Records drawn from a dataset
——
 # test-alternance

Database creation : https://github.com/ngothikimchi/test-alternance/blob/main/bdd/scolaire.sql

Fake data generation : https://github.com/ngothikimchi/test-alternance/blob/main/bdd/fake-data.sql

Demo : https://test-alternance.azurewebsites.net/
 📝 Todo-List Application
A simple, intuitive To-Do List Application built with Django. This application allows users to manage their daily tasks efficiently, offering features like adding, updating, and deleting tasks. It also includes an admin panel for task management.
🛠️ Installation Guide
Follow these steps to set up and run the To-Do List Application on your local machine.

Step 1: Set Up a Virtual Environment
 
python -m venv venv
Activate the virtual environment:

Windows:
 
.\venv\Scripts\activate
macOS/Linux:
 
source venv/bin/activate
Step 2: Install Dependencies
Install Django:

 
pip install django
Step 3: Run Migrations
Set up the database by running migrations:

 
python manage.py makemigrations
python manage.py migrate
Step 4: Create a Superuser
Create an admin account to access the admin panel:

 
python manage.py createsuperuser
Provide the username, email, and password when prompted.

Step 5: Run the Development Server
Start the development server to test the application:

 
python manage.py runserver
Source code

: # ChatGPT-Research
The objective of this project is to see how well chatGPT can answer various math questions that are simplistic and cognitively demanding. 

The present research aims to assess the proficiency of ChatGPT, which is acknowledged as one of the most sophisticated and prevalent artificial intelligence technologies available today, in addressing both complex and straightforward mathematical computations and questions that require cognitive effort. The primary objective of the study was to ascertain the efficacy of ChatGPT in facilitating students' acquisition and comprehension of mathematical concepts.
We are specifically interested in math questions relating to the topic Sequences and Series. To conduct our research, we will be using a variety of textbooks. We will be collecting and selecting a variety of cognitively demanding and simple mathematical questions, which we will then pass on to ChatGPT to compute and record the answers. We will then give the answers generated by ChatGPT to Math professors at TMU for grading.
——
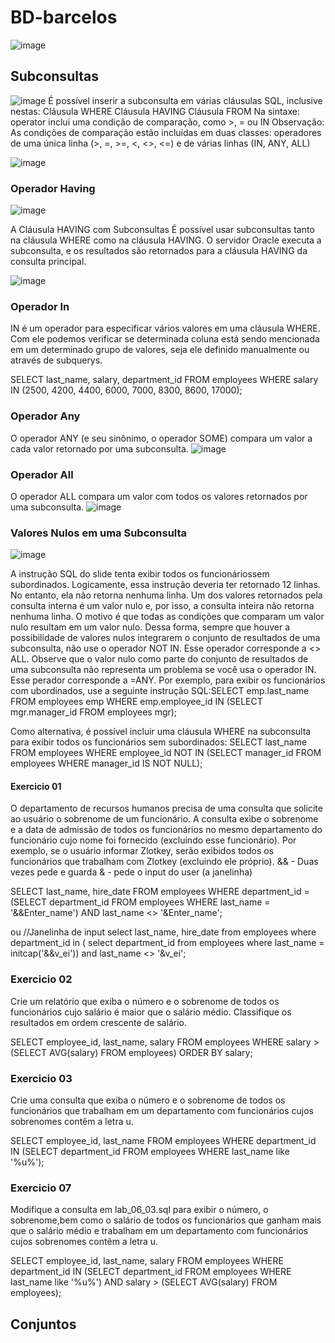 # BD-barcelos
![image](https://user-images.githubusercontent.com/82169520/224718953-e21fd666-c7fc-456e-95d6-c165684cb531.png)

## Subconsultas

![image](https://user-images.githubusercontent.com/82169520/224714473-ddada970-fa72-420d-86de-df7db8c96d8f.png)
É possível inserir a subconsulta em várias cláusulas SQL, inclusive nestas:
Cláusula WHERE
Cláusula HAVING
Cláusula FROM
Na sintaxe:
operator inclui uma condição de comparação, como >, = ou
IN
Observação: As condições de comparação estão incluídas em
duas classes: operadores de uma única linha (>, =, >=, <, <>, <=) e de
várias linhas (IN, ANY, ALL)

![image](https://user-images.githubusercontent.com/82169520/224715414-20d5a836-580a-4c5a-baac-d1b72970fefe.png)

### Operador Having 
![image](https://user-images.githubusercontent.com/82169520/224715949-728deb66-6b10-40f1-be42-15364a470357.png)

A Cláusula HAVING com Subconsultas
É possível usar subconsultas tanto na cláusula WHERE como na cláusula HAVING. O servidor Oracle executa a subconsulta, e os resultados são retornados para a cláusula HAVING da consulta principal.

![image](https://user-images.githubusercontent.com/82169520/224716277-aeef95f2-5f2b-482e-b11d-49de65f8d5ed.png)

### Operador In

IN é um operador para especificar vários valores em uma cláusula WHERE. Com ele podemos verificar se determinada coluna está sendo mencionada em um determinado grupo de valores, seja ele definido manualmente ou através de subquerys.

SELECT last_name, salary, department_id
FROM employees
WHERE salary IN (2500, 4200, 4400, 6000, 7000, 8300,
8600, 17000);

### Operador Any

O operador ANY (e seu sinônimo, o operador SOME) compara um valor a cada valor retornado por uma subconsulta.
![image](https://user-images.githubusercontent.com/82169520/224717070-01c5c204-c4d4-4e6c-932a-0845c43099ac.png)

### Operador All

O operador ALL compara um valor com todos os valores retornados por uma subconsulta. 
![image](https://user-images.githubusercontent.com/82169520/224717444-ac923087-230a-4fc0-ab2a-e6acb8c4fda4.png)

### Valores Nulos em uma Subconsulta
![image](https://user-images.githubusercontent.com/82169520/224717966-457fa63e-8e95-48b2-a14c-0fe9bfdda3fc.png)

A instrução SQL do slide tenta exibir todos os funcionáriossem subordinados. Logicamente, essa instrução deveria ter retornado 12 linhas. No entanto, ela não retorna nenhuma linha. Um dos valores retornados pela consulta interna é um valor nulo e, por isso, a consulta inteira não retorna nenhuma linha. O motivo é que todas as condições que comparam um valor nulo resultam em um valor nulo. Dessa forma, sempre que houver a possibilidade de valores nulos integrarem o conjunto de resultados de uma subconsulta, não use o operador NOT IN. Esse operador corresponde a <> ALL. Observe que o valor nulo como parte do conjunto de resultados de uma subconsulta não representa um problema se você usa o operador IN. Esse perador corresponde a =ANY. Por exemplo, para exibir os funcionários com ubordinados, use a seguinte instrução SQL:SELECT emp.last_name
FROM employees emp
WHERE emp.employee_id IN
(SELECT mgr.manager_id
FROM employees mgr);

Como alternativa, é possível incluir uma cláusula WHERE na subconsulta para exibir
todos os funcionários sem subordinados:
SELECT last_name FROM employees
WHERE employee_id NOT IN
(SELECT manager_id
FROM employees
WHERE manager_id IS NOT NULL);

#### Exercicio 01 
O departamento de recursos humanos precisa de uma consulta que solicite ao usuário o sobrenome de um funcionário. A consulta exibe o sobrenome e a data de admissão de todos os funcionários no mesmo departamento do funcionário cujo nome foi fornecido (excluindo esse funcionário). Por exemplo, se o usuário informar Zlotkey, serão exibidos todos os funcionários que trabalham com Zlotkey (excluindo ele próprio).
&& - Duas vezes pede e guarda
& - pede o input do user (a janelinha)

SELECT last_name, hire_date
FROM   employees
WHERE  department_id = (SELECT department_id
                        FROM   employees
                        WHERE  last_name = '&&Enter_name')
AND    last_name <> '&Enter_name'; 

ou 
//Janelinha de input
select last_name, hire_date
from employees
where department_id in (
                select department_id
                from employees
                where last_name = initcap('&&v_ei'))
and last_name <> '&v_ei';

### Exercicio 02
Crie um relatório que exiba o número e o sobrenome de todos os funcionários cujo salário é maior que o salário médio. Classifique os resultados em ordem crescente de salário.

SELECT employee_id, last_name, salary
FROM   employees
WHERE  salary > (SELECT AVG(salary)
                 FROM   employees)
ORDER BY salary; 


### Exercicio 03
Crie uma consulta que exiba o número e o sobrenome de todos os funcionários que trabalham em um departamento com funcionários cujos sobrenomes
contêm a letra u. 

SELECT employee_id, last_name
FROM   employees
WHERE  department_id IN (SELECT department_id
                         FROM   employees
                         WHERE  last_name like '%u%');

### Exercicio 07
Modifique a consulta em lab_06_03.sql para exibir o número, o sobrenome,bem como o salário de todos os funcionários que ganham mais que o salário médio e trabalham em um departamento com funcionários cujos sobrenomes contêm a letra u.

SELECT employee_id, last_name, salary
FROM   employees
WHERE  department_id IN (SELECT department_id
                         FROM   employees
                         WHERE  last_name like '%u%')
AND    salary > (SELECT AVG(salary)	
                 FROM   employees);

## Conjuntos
——
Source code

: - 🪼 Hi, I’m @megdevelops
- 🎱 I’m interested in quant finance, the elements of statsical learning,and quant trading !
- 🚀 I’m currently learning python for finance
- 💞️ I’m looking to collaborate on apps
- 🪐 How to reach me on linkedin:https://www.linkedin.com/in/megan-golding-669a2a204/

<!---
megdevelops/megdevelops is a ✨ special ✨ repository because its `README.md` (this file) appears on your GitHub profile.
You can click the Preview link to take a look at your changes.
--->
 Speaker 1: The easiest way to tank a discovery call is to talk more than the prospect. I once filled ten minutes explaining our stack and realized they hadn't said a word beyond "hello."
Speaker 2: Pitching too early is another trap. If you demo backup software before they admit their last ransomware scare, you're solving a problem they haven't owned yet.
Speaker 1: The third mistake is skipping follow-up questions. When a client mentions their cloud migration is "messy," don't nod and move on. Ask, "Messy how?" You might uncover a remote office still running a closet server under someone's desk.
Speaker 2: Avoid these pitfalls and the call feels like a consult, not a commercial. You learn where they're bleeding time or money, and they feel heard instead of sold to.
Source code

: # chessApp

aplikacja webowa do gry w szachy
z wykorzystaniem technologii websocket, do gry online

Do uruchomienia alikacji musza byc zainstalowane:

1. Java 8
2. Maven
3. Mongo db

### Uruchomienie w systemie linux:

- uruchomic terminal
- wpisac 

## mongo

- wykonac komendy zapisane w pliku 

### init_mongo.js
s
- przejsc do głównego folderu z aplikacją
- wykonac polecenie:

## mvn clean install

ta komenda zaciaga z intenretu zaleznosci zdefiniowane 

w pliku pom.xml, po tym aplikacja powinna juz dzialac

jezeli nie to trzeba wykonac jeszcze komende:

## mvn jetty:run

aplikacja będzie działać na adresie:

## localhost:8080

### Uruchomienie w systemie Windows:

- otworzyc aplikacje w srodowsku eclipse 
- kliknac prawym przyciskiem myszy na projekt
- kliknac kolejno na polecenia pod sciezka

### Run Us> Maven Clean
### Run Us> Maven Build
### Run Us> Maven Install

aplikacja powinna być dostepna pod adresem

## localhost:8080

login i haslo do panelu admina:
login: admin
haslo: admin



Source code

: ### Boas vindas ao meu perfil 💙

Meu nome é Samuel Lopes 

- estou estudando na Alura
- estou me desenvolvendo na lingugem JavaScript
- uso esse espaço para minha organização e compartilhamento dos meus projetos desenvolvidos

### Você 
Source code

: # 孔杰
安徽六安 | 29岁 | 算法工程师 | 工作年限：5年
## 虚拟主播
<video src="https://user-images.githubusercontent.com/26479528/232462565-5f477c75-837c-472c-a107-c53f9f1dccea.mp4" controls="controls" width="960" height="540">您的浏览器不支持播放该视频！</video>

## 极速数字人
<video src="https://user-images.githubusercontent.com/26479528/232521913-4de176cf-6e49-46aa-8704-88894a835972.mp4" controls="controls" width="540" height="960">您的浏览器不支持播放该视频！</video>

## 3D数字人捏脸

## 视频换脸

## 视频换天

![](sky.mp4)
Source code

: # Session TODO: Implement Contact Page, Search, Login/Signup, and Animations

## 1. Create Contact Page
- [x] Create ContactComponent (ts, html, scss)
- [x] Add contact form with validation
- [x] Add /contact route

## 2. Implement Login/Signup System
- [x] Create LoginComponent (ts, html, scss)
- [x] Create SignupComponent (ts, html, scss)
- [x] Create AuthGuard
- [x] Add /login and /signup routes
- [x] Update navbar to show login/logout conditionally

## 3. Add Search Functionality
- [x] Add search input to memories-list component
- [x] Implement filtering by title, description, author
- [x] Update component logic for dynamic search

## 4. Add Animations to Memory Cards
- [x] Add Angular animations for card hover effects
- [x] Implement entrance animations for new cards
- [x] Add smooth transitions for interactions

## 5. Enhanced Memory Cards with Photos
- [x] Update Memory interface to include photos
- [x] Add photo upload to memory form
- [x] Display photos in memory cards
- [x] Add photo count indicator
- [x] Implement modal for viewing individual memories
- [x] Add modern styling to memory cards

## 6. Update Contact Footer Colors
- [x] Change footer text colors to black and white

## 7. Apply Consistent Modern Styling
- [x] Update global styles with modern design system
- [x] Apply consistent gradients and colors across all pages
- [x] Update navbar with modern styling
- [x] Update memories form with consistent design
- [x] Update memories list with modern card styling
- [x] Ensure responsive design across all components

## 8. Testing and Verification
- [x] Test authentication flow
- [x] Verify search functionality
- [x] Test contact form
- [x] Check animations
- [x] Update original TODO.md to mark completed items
——
• _Exercise description_:
Taking the lines above, repeat exactly those from the line that contains "várias linhas (IN, ANY, ALL)" through the line that contains "SELECT last_name, salary, department_id", and both of those lines as well. Include nothing else.

• _Final answer_:
várias linhas (IN, ANY, ALL)

![image](https://user-images.githubusercontent.com/82169520/224715414-20d5a836-580a-4c5a-baac-d1b72970fefe.png)

### Operador Having 
![image](https://user-images.githubusercontent.com/82169520/224715949-728deb66-6b10-40f1-be42-15364a470357.png)

A Cláusula HAVING com Subconsultas
É possível usar subconsultas tanto na cláusula WHERE como na cláusula HAVING. O servidor Oracle executa a subconsulta, e os resultados são retornados para a cláusula HAVING da consulta principal.

![image](https://user-images.githubusercontent.com/82169520/224716277-aeef95f2-5f2b-482e-b11d-49de65f8d5ed.png)

### Operador In

IN é um operador para especificar vários valores em uma cláusula WHERE. Com ele podemos verificar se determinada coluna está sendo mencionada em um determinado grupo de valores, seja ele definido manualmente ou através de subquerys.

SELECT last_name, salary, department_id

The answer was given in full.